Segundo Brígida Miola, atualmente, a maior parte dos aerogeradores e transformadores, alguns tipos de torres e pás, placas fotovoltaicas e inversores elétricos vêm de fora do Estado. Porém, o Ceará possui parques de energia solar e eólica, uma fábrica de aerogeradores e diversas empresas prestadoras de serviços de montagem, transporte,  instalação, operação e manutenção de sistemas eólicos e fotovoltaico. 
Também são possibilidades de atuação as consultorias em questões ambientais, jurídicas, regulatórias e econômico-financeiras. As oportunidades estão aí.
 
POTENCIAL
O professor Deleon Pinheiro conta que o potencial energético no nordeste brasileiro para a geração de energia a partir do vento e do sol está entre os melhores do mundo,
sendo ainda pouco explorado. Além disso, acrescenta Paulo César de Carvalho, estas fontes são bastante comportadas no Ceará, ou seja, não há variações significativas dos recursos ao longo dos anos. “Isto ajuda a consolidar estas fontes renováveis como fontes confiáveis, que podem complementar a geração das hidroelétricas, o que tem motivado o investimento de muitas empresas no Estado”, afirma o docente. “Apesar de figurar no 3º lugar no ranking de produção de energia eólica do Brasil, atrás do Rio Grande do Norte e da Bahia, hoje a energia eólica é a segunda principal fonte energética do Ceará”, revela Paulo Henrique Pereira Silva, professor da disciplina Radiação Solar - Aplicações
Físicas na Unifor.
Com capacidade de geração de 1.323 MW, são 48 parques eólicos em funcionamento no Estado e 25 em construção, com previsão de instalação de mais seis usinas nos  próximos anos (quatro em Quixeré, uma em Banabuiú e uma em Massapê).
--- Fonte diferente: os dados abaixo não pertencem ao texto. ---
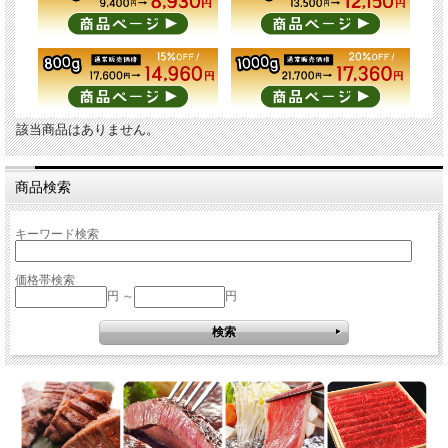
該当商品はありません。
商品検索
キーワード検索
価格帯検索
円 ～
円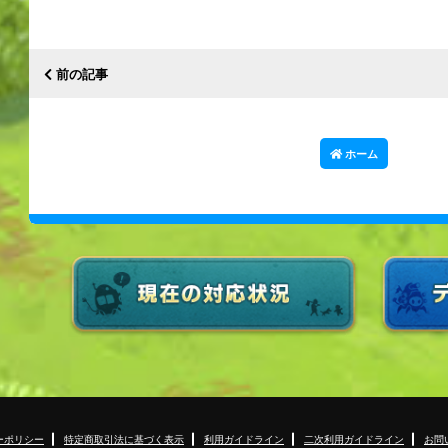
前の記事
ホーム
ーポリシー
特定商取引法に基づく表示
利用ガイドライン
二次利用ガイドライン
お問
No Brasil, o Ceará está entre os cinco principais geradores de energia a partir do vento, comenta Paulo Henrique. 
 
 
PALAVRA DE ESPECIALISTA
 
“Além da energia solar e fotovoltáica, que possuem grande destaque no Ceará, a biomassa, pouco conhecida, tem chamado a atenção para o Estado. As principais fontes de biomassa energética disponíveis no Brasil são a cana-de-açúcar e seus derivados, com destaque também para a lenha de florestas energéticas ou nativas manejadas, os resíduos sólidos urbanos (RSU) e os resíduos agrícolas, agroindustriais e agropecuários. Esse tipo de produção já ocorre no Ceará, no Aterro Municipal de Caucaia, com a produção do biogás. Além disso, outros projetos de geração de energia através da biomassa estão sendo concebidos no Ceará, como a produção de energia através da biodigestão de cama de frango, suinocultura, capim e bagaço de caju.”
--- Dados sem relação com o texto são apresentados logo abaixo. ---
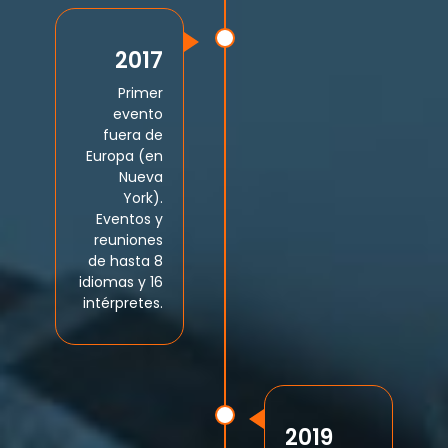
2017
Primer
evento
fuera de
Europa (en
Nueva
York).
Eventos y
reuniones
de hasta 8
idiomas y 16
intérpretes.
2019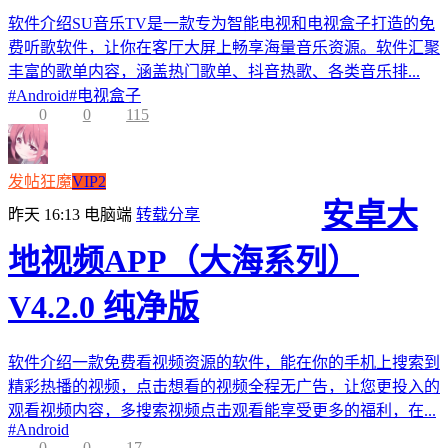
软件介绍SU音乐TV是一款专为智能电视和电视盒子打造的免
费听歌软件，让你在客厅大屏上畅享海量音乐资源。软件汇聚
丰富的歌单内容，涵盖热门歌单、抖音热歌、各类音乐排...
#
Android
#
电视盒子
0
0
115
发帖狂魔
VIP2
安卓大
昨天 16:13
电脑端
转载分享
地视频APP（大海系列）
V4.2.0 纯净版
软件介绍一款免费看视频资源的软件，能在你的手机上搜索到
精彩热播的视频，点击想看的视频全程无广告，让您更投入的
观看视频内容，多搜索视频点击观看能享受更多的福利，在...
#
Android
0
0
17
Brígida Miola, coordenadora pedagógica da graduação tecnológica em energias renováveis da Universidade de Fortaleza (Unifor).
 
“A principal forma de geração de energia elétrica atualmente no Estado são as termoelétricas. As  termoelétricas são caracterizadas pelo impacto ambiental, dentre os quais se destaca o elevado consumo de água para operação das turbinas. Assim, para um Estado carente do recurso hídrico, como o Ceará, o uso de  termoelétricas pode ser catastrófico. Espero que um planejamento energético sustentável, em breve, substitua as termoelétricas do Ceará por fontes sustentáveis.”
Paulo César de Carvalho, professor do Departamento de Engenharia Elétrica da Universidade Federal do Ceará (UF C) e coordenador do Laboratório de Energias Alternativas (LEA ) da UFC.